> [Required work]: Retype, without alteration, each line from the line containing "طريقة العمل : تم" to the final line of the records.

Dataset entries
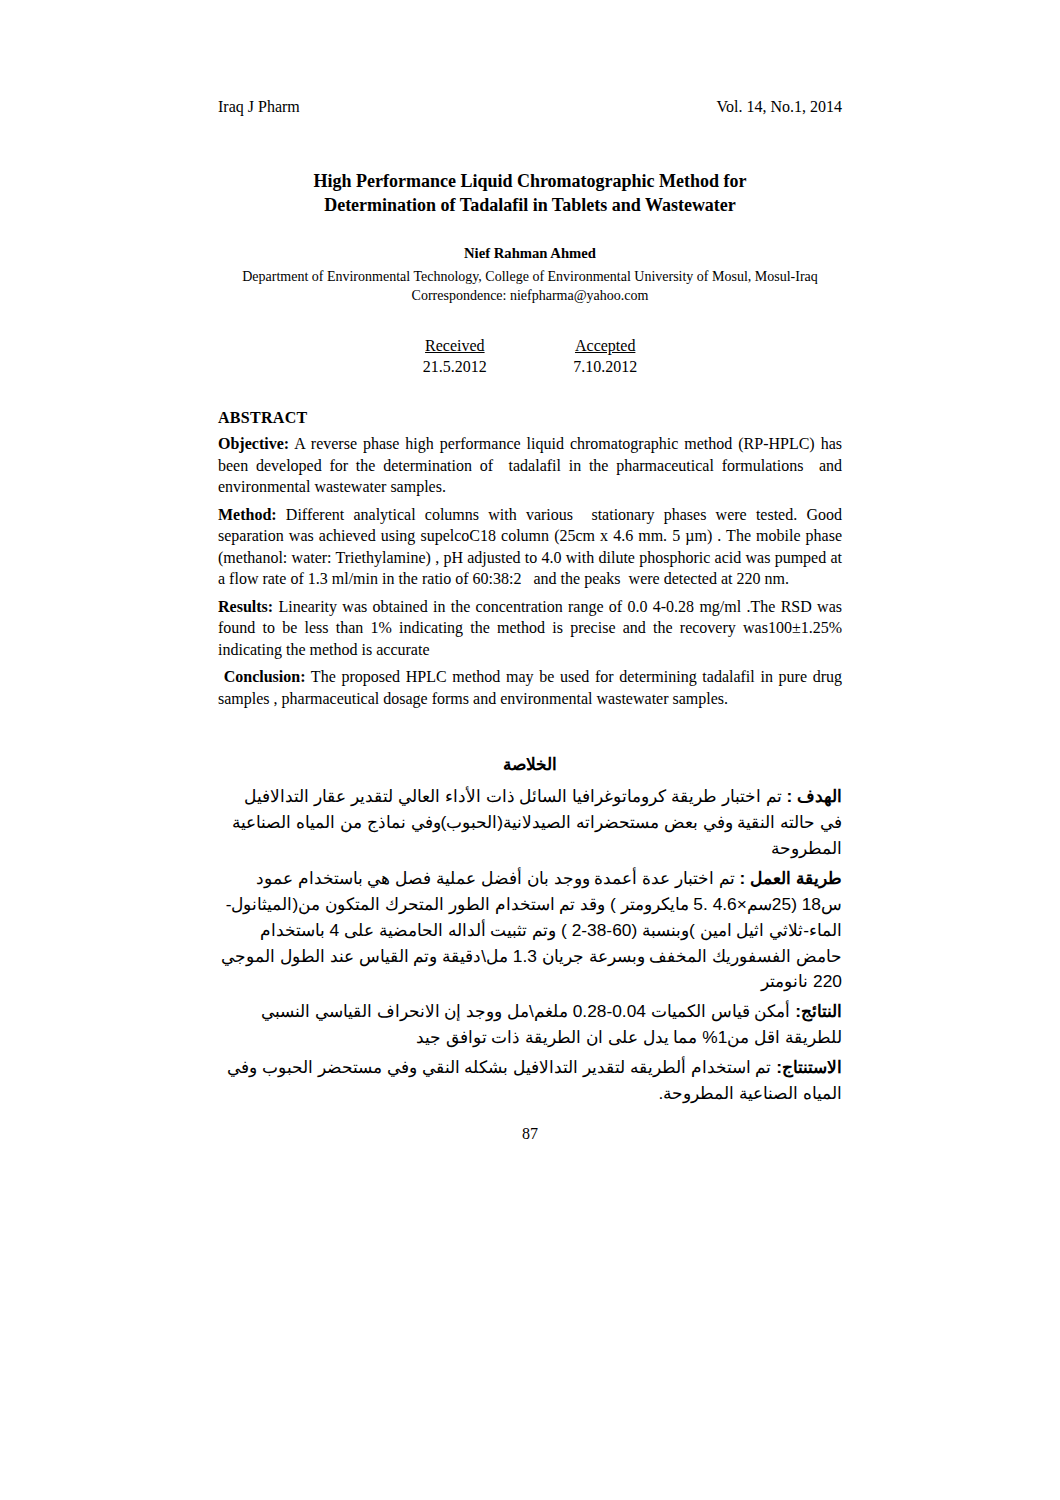Iraq J Pharm
Vol. 14, No.1, 2014
High Performance Liquid Chromatographic Method for
Determination of Tadalafil in Tablets and Wastewater
Nief Rahman Ahmed
Department of Environmental Technology, College of Environmental University of Mosul, Mosul-Iraq
Correspondence: niefpharma@yahoo.com
| Received | Accepted |
| --- | --- |
| 21.5.2012 | 7.10.2012 |
ABSTRACT
Objective: A reverse phase high performance liquid chromatographic method (RP-HPLC) has been developed for the determination of tadalafil in the pharmaceutical formulations and environmental wastewater samples.
Method: Different analytical columns with various stationary phases were tested. Good separation was achieved using supelcoC18 column (25cm x 4.6 mm. 5 µm) . The mobile phase (methanol: water: Triethylamine) , pH adjusted to 4.0 with dilute phosphoric acid was pumped at a flow rate of 1.3 ml/min in the ratio of 60:38:2 and the peaks were detected at 220 nm.
Results: Linearity was obtained in the concentration range of 0.0 4-0.28 mg/ml .The RSD was found to be less than 1% indicating the method is precise and the recovery was100±1.25% indicating the method is accurate
Conclusion: The proposed HPLC method may be used for determining tadalafil in pure drug samples , pharmaceutical dosage forms and environmental wastewater samples.
الخلاصة
الهدف : تم اختبار طريقة كروماتوغرافيا السائل ذات الأداء العالي لتقدير عقار التدالافيل في حالته النقية وفي بعض مستحضراته الصيدلانية(الحبوب)وفي نماذج من المياه الصناعية المطروحة
طريقة العمل : تم اختبار عدة أعمدة ووجد بان أفضل عملية فصل هي باستخدام عمود س18 (25سم×4.6 .5 مايكرومتر ) وقد تم استخدام الطور المتحرك المتكون من(الميثانول- الماء-ثلاثي اثيل امين )وبنسبة (60-38-2 ) وتم تثبيت ألداله الحامضية على 4 باستخدام حامض الفسفوريك المخفف وبسرعة جريان 1.3 مل\دقيقة وتم القياس عند الطول الموجي 220 نانومتر
النتائج: أمكن قياس الكميات 0.04-0.28 ملغم\مل ووجد إن الانحراف القياسي النسبي للطريقة اقل من1% مما يدل على ان الطريقة ذات توافق جيد
الاستنتاج: تم استخدام ألطريقه لتقدير التدالافيل بشكله النقي وفي مستحضر الحبوب وفي المياه الصناعية المطروحة.
87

> [Exercise result]:
طريقة العمل : تم اختبار عدة أعمدة ووجد بان أفضل عملية فصل هي باستخدام عمود س18 (25سم×4.6 .5 مايكرومتر ) وقد تم استخدام الطور المتحرك المتكون من(الميثانول- الماء-ثلاثي اثيل امين )وبنسبة (60-38-2 ) وتم تثبيت ألداله الحامضية على 4 باستخدام حامض الفسفوريك المخفف وبسرعة جريان 1.3 مل\دقيقة وتم القياس عند الطول الموجي 220 نانومتر
النتائج: أمكن قياس الكميات 0.04-0.28 ملغم\مل ووجد إن الانحراف القياسي النسبي للطريقة اقل من1% مما يدل على ان الطريقة ذات توافق جيد
الاستنتاج: تم استخدام ألطريقه لتقدير التدالافيل بشكله النقي وفي مستحضر الحبوب وفي المياه الصناعية المطروحة.
87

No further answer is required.